Comprehensive Proteomics Profiling Identifies Circulating Biomarkers to Distinguish Hypertrophic Cardiomyopathy From Other Cardiomyopathies With Left Ventricular Hypertrophy.

Background: Distinguishing hypertrophic cardiomyopathy (HCM) from other cardiomyopathies with left ventricular hypertrophy (LVH), such as hypertensive LVH, transthyretin amyloid cardiomyopathy, and aortic stenosis, is sometimes challenging. Using plasma proteomics profiling, we aimed to identify circulating biomarkers and dysregulated signaling pathways specific to HCM.
Methods: In this multicenter case-control study, plasma proteomics profiling was performed in cases with HCM and controls with hypertensive LVH, transthyretin amyloid cardiomyopathy, and aortic stenosis. Two-thirds of patients enrolled earlier in each disease group were defined as the training set and the remaining one-third as the test set. Protein concentrations in HCM were compared with those in hypertensive LVH (comparison 1), transthyretin amyloid cardiomyopathy (comparison 2), and aortic stenosis (comparison 3). Candidate proteins that meet the following 2 criteria were selected: (1) higher abundance in HCM throughout all 3 comparisons or lower abundance in HCM throughout all 3 comparisons with univariable P <0.05 and |log ₂ (fold change)| >0.5 in both the training and test sets and (2) independently associated with HCM with multivariable P <0.05 after adjusting for clinical parameters significantly different between HCM and controls. Using the selected candidate proteins, a logistic regression model to distinguish HCM from controls was developed in the training set and applied to the test set. Finally, pathway analysis was performed in each comparison using proteins with different abundance.

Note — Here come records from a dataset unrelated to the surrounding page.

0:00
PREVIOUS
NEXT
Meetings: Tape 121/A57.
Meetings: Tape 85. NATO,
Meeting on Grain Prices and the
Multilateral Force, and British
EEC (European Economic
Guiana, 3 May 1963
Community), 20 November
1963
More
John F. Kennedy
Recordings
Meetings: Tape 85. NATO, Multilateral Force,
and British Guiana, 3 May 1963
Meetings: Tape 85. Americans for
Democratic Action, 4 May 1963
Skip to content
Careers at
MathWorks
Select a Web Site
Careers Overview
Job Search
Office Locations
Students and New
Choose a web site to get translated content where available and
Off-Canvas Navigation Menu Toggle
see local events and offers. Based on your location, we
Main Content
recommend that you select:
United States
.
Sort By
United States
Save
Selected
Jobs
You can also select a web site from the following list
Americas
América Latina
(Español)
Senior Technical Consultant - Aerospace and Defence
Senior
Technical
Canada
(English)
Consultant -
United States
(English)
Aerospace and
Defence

Results: Overall, 4979 proteins in 1415 patients (HCM, n=879; hypertensive LVH, n=331; transthyretin amyloid cardiomyopathy, n=169; aortic stenosis, n=36) were analyzed. Of those, 5 proteins were selected as candidate proteins. The logistic regression model with these 5 proteins had an area under the receiver operating characteristic curve of 0.86 (95% CI, 0.82-0.89) in the test set. The MAPK (mitogen-activated protein kinase) and HIF-1 (hypoxia-inducible factor 1) pathways were dysregulated in HCM throughout the 3 comparisons.

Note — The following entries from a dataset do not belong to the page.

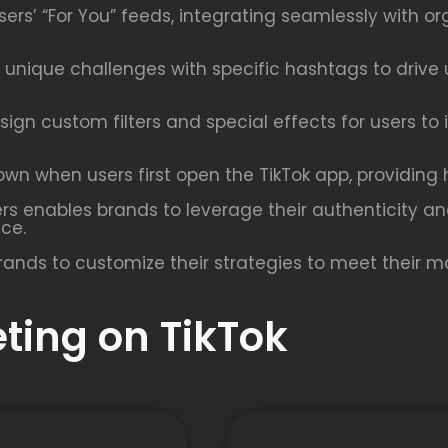
rs’ “For You” feeds, integrating seamlessly with or
unique challenges with specific hashtags to drive 
sign custom filters and special effects for users to
n when users first open the TikTok app, providing hi
ers enables brands to leverage their authenticity a
nce.
rands to customize their strategies to meet their ma
eting on TikTok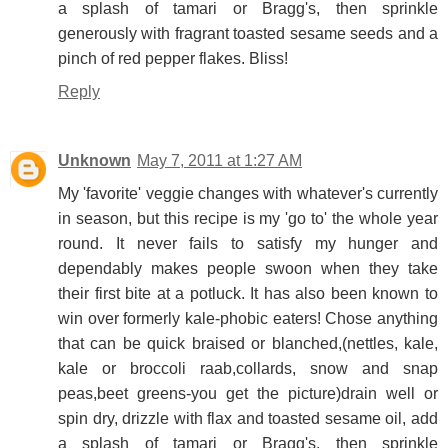
a splash of tamari or Bragg's, then sprinkle
generously with fragrant toasted sesame seeds and a
pinch of red pepper flakes. Bliss!
Reply
Unknown
May 7, 2011 at 1:27 AM
My 'favorite' veggie changes with whatever's currently
in season, but this recipe is my 'go to' the whole year
round. It never fails to satisfy my hunger and
dependably makes people swoon when they take
their first bite at a potluck. It has also been known to
win over formerly kale-phobic eaters! Chose anything
that can be quick braised or blanched,(nettles, kale,
kale or broccoli raab,collards, snow and snap
peas,beet greens-you get the picture)drain well or
spin dry, drizzle with flax and toasted sesame oil, add
a splash of tamari or Bragg's, then sprinkle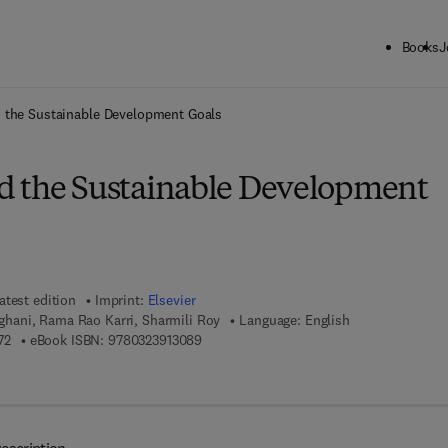
Books
J
ck to School: Save up to 25% on Science & Technology titles.
Offer detai
 the Sustainable Development Goals
 the Sustainable Development
atest edition
Imprint:
Elsevier
ani, Rama Rao Karri, Sharmili Roy
Language: English
9 7 8 - 0 - 3 2 3 - 9 1 3 0 7 - 2
9 7 8 - 0 - 3 2 3 - 9 1 3 0 8 - 9
72
eBook ISBN:
9780323913089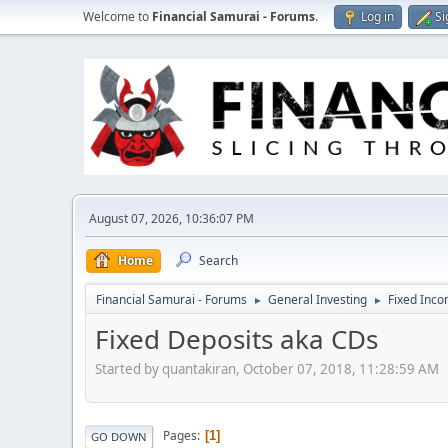
Welcome to
Financial Samurai - Forums
.
Log in
Si
August 07, 2026, 10:36:07 PM
Home
Search
Financial Samurai - Forums
General Investing
Fixed Inc
►
►
Fixed Deposits aka CDs
Started by quantakiran, October 07, 2018, 11:28:59 AM
Pages
1
GO DOWN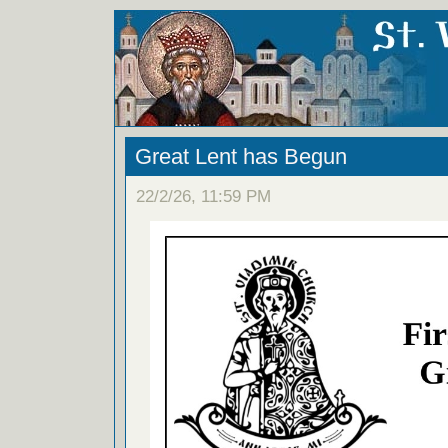
Great Lent has Begun
22/2/26, 11:59 PM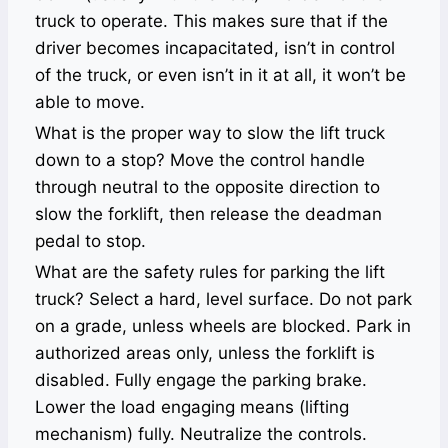
truck to operate. This makes sure that if the
driver becomes incapacitated, isn’t in control
of the truck, or even isn’t in it at all, it won’t be
able to move.
What is the proper way to slow the lift truck
down to a stop? Move the control handle
through neutral to the opposite direction to
slow the forklift, then release the deadman
pedal to stop.
What are the safety rules for parking the lift
truck? Select a hard, level surface. Do not park
on a grade, unless wheels are blocked. Park in
authorized areas only, unless the forklift is
disabled. Fully engage the parking brake.
Lower the load engaging means (lifting
mechanism) fully. Neutralize the controls.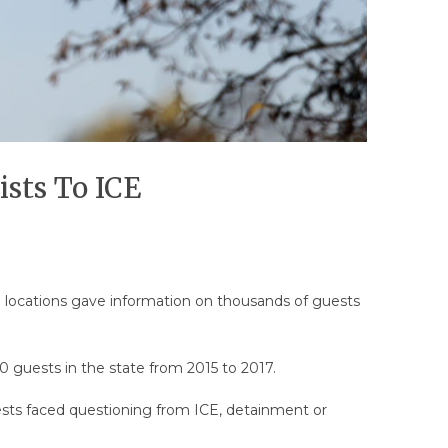
ists To ICE
ral locations gave information on thousands of guests
 guests in the state from 2015 to 2017.
ests faced questioning from ICE, detainment or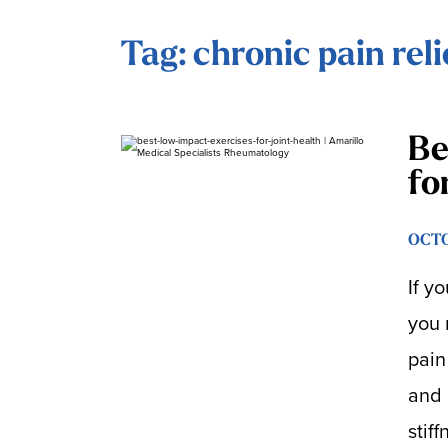
Tag: chronic pain reli
Be
fo
OCTO
If y
you 
pain
and 
stif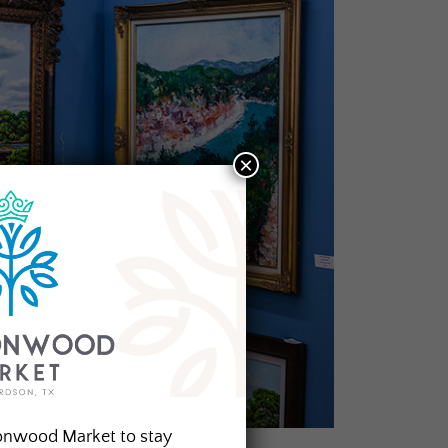
×
onwood Market to stay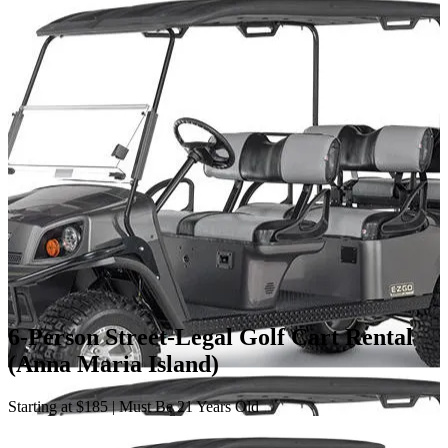
6-Person Street-Legal Golf Cart Rental
(Anna Maria Island)
Starting at $185 | Must Be 21 Years Old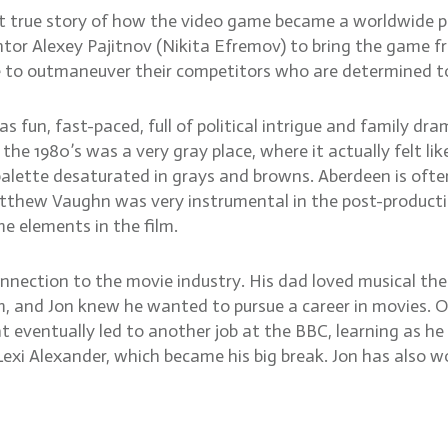
 but true story of how the video game became a worldwid
ntor Alexey Pajitnov (Nikita Efremov) to bring the game fr
e to outmaneuver their competitors who are determined to
as fun, fast-paced, full of political intrigue and family dr
 1980’s was a very gray place, where it actually felt lik
palette desaturated in grays and browns. Aberdeen is often
Matthew Vaughn was very instrumental in the post-producti
e elements in the film.
onnection to the movie industry. His dad loved musical th
im, and Jon knew he wanted to pursue a career in movies.
 eventually led to another job at the BBC, learning as he w
exi Alexander, which became his big break. Jon has also wo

Conclusions: This study identified circulating biomarkers that distinguish HCM from other cardiomyopathies with LVH independently from confounders and revealed signaling pathways associated with HCM.

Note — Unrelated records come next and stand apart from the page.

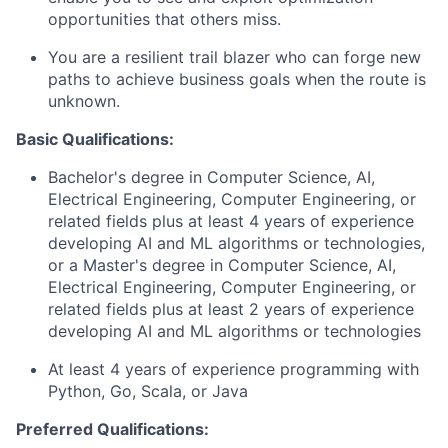
opportunities that others miss.
You are a resilient trail blazer who can forge new
paths to achieve business goals when the route is
unknown.
Basic Qualifications:
Bachelor's degree in Computer Science, AI,
Electrical Engineering, Computer Engineering, or
related fields plus at least 4 years of experience
developing AI and ML algorithms or technologies,
or a Master's degree in Computer Science, AI,
Electrical Engineering, Computer Engineering, or
related fields plus at least 2 years of experience
developing AI and ML algorithms or technologies
At least 4 years of experience programming with
Python, Go, Scala, or Java
Preferred Qualifications: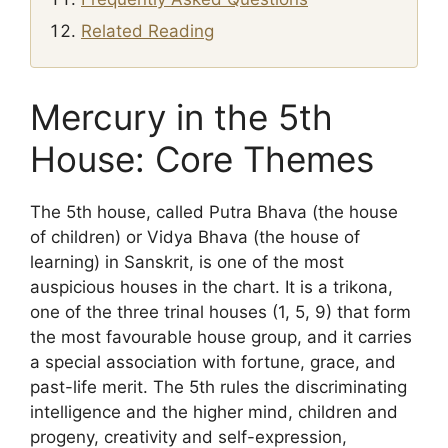
Related Reading
Mercury in the 5th
House: Core Themes
The 5th house, called Putra Bhava (the house
of children) or Vidya Bhava (the house of
learning) in Sanskrit, is one of the most
auspicious houses in the chart. It is a trikona,
one of the three trinal houses (1, 5, 9) that form
the most favourable house group, and it carries
a special association with fortune, grace, and
past-life merit. The 5th rules the discriminating
intelligence and the higher mind, children and
progeny, creativity and self-expression,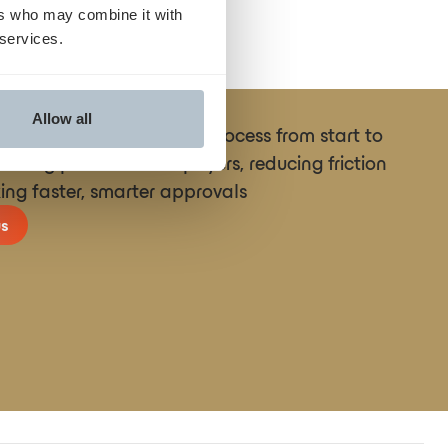
ers who may combine it with
 services.
Allow all
ne the entire prior auth process from start to
necting providers and payers, reducing friction
ing faster, smarter approvals
s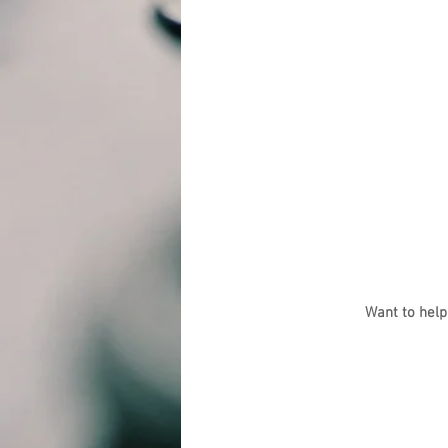
Want to help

Competing Interests: Dr Shimada has received funding from Bristol Myers Squibb and consulting income from Bristol Myers Squibb and Moderna Japan. Dr Maurer reports grant support from the National Institutes of Health (R01HL139671 and AG081582) and grants from Alnylam, BridgeBio, Intellia, and Ionis and personal fees from Alnylam, Novo-Nordisk, Roche, Prothena, AstraZeneca, Akcea, and Intellia. The other authors report no conflicts.